Corriere della Sera, 3 gennaio 2016
Sta prendendo piede il baratto fiscale
ROMA Non hai i soldi per pagare le tasse locali? Le paghi prestando un servizio al comune, per esempio spazzando le strade della tua zona. Era questa l’idea alla base del «baratto amministrativo». Nato in sordina (la prima norma risale al 2011, governo Berlusconi, ma è stato l’esecutivo Renzi a rilanciarlo con il decreto Sblocca Italia del 2014) il baratto è ormai stato scelto in più di cento comuni che lo hanno già deliberato (Milano è tra questi) o sono orientati in tal senso. Lo ha detto di recente il sindaco di Ascoli Piceno e delegato dell’Anci (associazione dei comuni) alla finanza locale, Guido Castelli, aggiungendo che l’iniziativa è importante perché può «alleviare le difficoltà» di molti cittadini colpiti dalla crisi. Che singolarmente o organizzati in associazioni potranno pagare in tutto o in parte i tributi locali non in euro ma in servizi resi all’amministrazione per un periodo di tempo determinato.
Si va dalla pulizia delle strade alla manutenzione e abbellimento di aree verdi, piazze e vie.

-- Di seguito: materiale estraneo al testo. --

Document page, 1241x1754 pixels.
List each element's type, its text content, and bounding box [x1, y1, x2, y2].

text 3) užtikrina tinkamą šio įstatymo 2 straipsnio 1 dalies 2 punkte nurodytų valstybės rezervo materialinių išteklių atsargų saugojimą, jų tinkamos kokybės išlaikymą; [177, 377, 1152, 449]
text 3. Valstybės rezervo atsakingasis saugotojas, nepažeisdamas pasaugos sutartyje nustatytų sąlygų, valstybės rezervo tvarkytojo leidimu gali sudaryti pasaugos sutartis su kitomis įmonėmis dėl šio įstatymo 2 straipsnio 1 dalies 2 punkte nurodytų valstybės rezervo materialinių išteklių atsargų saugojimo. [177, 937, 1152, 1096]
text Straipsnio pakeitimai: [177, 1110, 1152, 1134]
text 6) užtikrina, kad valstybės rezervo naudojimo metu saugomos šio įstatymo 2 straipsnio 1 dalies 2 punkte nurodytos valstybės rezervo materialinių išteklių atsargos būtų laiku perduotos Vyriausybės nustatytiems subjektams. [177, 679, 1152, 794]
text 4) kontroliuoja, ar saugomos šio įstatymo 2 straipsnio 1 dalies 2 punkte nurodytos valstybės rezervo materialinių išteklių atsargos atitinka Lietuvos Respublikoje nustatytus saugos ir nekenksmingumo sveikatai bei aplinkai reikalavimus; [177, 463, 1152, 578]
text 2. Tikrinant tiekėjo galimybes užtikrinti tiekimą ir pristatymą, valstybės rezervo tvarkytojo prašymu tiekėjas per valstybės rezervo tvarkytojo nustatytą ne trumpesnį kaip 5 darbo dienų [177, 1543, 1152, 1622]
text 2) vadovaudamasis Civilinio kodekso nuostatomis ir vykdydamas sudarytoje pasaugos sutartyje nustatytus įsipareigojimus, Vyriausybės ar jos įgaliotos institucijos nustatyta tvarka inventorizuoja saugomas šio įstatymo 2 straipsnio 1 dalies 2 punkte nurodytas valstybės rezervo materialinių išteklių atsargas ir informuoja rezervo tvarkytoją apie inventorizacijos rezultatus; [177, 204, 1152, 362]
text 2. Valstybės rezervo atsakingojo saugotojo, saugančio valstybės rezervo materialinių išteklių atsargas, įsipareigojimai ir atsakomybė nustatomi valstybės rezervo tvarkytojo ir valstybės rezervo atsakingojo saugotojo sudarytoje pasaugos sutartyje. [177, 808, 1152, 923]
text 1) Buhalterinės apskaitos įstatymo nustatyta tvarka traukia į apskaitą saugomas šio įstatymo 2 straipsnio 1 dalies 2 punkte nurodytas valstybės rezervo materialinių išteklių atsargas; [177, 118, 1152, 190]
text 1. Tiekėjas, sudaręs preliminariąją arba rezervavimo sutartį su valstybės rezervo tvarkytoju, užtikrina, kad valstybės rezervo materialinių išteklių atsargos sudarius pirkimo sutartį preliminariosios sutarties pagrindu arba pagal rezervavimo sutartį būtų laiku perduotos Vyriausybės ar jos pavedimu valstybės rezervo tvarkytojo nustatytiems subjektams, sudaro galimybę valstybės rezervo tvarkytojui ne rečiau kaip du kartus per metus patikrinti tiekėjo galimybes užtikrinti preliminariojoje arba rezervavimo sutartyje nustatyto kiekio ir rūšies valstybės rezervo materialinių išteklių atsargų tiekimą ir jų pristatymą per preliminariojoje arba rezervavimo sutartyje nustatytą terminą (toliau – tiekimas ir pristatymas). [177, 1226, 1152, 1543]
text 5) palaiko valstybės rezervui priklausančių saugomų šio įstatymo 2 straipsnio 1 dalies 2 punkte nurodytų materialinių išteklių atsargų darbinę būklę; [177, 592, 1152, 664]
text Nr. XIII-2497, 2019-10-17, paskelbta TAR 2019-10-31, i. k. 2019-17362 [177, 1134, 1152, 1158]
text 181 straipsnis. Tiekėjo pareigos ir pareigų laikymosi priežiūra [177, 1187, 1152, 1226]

Dagli interventi di decoro urbano, recupero di aree e immobili inutilizzati a una più generale «valorizzazione» di zone del territorio, dice la legge. In cambio, il comune dispone a favore di questi cittadini l’esenzione o lo sconto su determinati tributi: Imu, Tasi, Tari, Consap, Tosap, eccetera. Il baratto amministrativo, spiega l’Anci che è intervenuta con due circolari di chiarimento, può essere utilizzato anche per saldare in tutto o in parte debiti pregressi del contribuente, tasse locali ma anche multe, per esempio, con particolare riguardo a cittadini in stato di disagio.
A praticare lo scambio tasse-servizi hanno iniziato, l’anno scorso, alcuni piccoli comuni in Toscana (Massarosa il primo), Piemonte e Lombardia. Ma rapidamente il fenomeno si è esteso anche al Sud e ad alcune città (Genova, Bari, Olbia, Roma e, appunto, Milano) che, con diverse modalità, hanno già deliberato o pensano di farlo. Ovviamente non mancano i contrari. Del resto, sono molte le obiezioni che si possono fare. Alcune di natura tecnica: come si fa a stabilire l’equivalenza tra una prestazione lavorativa e una tassa da versare? Chi controlla che la prestazione sia stata svolta e con la cura necessaria, per evitare abusi (prestazioni fittizie o superflue per non pagare il tributo)? Altre più politiche: non c’è il rischio che il baratto anziché essere una scelta del cittadino su un piano di parità con l’amministrazione sia l’unica possibilità, per gli indigenti, di sottrarsi alle sanzioni in un rapporto quindi di sudditanza con le istituzioni?
Ma alla fine chi meglio degli stessi cittadini può verificare se la cosa funziona?